Your objective: Lines after the one containing "immunohistochemistry (IHC) photomicrograph" are to be omitted; print exactly each line from the start of the records up to and including it.

::::::

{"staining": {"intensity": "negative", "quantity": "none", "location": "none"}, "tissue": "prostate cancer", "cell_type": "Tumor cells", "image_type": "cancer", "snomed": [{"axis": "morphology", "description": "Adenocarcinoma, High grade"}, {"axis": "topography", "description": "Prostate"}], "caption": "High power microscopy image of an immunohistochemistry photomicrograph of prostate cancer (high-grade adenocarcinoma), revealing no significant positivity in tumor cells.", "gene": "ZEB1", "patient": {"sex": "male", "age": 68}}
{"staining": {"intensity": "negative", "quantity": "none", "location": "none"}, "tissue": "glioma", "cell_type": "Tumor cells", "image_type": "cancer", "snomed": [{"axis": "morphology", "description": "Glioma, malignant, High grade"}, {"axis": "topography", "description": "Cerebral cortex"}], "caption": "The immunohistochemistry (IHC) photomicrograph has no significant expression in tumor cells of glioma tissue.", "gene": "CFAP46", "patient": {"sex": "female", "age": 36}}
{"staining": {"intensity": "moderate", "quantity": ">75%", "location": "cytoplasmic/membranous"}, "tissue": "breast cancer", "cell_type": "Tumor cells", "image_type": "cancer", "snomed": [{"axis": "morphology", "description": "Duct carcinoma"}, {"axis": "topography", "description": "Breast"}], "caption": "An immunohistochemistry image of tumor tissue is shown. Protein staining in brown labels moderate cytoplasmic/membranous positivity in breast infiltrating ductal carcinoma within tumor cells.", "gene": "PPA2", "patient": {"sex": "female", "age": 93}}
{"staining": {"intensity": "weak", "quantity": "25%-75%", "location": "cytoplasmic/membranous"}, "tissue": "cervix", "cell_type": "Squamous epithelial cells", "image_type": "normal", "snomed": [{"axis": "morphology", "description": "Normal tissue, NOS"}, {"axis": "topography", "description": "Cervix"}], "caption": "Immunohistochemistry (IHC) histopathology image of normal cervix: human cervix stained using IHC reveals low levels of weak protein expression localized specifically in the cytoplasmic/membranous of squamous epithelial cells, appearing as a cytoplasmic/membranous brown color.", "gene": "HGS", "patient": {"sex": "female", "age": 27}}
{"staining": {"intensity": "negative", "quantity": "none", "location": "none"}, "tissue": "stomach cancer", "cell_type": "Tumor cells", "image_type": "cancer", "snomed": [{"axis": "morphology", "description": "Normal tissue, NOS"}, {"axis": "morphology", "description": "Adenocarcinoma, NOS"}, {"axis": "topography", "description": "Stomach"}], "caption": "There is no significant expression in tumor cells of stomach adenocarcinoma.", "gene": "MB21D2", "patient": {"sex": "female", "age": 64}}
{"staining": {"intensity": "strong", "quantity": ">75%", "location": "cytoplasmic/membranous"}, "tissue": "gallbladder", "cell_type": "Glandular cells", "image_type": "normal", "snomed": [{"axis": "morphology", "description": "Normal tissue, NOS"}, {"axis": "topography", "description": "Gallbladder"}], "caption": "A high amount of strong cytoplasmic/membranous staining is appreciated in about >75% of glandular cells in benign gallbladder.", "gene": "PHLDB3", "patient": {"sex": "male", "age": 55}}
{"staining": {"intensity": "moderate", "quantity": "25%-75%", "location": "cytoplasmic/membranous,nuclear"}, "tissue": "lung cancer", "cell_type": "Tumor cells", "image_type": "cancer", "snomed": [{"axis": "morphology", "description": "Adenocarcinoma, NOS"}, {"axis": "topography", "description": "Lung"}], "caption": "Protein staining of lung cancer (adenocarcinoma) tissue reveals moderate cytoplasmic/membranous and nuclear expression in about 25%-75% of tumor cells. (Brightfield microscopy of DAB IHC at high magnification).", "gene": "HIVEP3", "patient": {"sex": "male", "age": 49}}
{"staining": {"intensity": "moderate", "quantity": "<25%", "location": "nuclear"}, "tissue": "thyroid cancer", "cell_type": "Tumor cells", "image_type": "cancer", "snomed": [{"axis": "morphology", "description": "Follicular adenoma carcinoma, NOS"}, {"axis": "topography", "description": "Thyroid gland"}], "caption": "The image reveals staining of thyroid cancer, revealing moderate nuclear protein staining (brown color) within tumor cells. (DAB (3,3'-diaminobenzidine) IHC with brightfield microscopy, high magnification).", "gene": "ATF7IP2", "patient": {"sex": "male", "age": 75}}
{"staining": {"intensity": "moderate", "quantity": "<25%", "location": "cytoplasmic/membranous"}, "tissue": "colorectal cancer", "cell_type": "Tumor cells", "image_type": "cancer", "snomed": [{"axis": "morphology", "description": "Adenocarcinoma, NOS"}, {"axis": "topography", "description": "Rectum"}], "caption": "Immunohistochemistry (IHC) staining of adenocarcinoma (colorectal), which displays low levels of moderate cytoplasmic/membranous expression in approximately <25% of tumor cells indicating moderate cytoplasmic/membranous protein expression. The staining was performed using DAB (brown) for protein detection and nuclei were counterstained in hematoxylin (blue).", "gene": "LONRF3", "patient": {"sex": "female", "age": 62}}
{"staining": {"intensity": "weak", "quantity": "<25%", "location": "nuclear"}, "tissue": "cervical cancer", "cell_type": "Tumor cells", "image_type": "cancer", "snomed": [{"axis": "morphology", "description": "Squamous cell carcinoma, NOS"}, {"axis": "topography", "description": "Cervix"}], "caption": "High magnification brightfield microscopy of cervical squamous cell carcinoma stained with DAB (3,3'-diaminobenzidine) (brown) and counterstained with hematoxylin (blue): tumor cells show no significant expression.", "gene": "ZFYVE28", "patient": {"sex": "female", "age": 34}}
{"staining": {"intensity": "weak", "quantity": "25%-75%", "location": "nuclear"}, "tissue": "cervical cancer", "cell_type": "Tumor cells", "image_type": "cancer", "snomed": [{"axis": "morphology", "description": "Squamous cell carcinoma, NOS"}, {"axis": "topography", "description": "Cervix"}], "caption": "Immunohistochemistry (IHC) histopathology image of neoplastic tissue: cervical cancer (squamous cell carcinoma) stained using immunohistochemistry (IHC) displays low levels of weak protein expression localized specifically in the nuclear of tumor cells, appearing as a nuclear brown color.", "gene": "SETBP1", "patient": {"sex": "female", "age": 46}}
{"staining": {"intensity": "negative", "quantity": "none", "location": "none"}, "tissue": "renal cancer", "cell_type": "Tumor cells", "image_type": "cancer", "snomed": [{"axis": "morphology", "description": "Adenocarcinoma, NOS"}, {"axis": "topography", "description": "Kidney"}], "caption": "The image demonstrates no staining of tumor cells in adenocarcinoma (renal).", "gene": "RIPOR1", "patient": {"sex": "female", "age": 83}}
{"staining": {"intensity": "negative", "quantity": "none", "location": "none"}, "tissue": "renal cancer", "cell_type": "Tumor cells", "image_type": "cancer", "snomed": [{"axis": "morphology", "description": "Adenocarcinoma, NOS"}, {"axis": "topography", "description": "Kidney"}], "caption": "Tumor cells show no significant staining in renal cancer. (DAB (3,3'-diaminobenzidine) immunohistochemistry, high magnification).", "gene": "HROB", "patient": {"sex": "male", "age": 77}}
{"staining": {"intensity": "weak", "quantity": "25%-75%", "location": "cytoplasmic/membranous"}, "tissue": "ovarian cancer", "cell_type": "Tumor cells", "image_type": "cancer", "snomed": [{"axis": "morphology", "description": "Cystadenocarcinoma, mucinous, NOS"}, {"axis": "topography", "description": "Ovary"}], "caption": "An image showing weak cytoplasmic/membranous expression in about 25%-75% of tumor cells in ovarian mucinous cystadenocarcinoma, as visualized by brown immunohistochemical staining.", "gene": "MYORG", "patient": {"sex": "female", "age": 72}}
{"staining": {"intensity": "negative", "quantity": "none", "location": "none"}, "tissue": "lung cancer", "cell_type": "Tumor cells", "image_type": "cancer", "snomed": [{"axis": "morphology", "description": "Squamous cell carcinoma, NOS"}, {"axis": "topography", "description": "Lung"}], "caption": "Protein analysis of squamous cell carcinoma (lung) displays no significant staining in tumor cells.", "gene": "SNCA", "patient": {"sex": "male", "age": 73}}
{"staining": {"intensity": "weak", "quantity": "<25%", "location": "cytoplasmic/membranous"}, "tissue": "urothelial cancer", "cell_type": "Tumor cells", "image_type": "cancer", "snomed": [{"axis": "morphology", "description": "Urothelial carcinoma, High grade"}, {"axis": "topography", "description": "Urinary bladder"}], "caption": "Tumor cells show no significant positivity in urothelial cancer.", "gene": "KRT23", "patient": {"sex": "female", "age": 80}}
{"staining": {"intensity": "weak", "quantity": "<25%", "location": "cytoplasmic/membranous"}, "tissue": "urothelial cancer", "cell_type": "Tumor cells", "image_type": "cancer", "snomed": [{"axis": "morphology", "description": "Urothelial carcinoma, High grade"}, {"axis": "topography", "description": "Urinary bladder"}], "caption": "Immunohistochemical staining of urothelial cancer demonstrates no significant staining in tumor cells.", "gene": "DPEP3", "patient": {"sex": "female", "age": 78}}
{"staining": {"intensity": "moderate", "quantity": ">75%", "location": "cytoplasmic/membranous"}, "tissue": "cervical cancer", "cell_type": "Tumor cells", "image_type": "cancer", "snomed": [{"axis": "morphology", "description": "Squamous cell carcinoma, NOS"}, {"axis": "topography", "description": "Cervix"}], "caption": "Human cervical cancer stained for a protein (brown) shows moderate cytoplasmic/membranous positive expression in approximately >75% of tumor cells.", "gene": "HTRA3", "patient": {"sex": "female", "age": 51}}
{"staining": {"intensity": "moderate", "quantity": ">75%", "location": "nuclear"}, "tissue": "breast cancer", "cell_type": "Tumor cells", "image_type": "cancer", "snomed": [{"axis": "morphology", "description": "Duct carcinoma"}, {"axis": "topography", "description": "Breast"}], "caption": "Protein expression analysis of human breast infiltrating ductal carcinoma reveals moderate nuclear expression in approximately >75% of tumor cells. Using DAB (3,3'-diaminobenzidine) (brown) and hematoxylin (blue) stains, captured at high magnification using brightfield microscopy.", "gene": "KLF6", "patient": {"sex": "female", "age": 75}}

::::::

Exercise answer:
{"staining": {"intensity": "negative", "quantity": "none", "location": "none"}, "tissue": "prostate cancer", "cell_type": "Tumor cells", "image_type": "cancer", "snomed": [{"axis": "morphology", "description": "Adenocarcinoma, High grade"}, {"axis": "topography", "description": "Prostate"}], "caption": "High power microscopy image of an immunohistochemistry photomicrograph of prostate cancer (high-grade adenocarcinoma), revealing no significant positivity in tumor cells.", "gene": "ZEB1", "patient": {"sex": "male", "age": 68}}
{"staining": {"intensity": "negative", "quantity": "none", "location": "none"}, "tissue": "glioma", "cell_type": "Tumor cells", "image_type": "cancer", "snomed": [{"axis": "morphology", "description": "Glioma, malignant, High grade"}, {"axis": "topography", "description": "Cerebral cortex"}], "caption": "The immunohistochemistry (IHC) photomicrograph has no significant expression in tumor cells of glioma tissue.", "gene": "CFAP46", "patient": {"sex": "female", "age": 36}}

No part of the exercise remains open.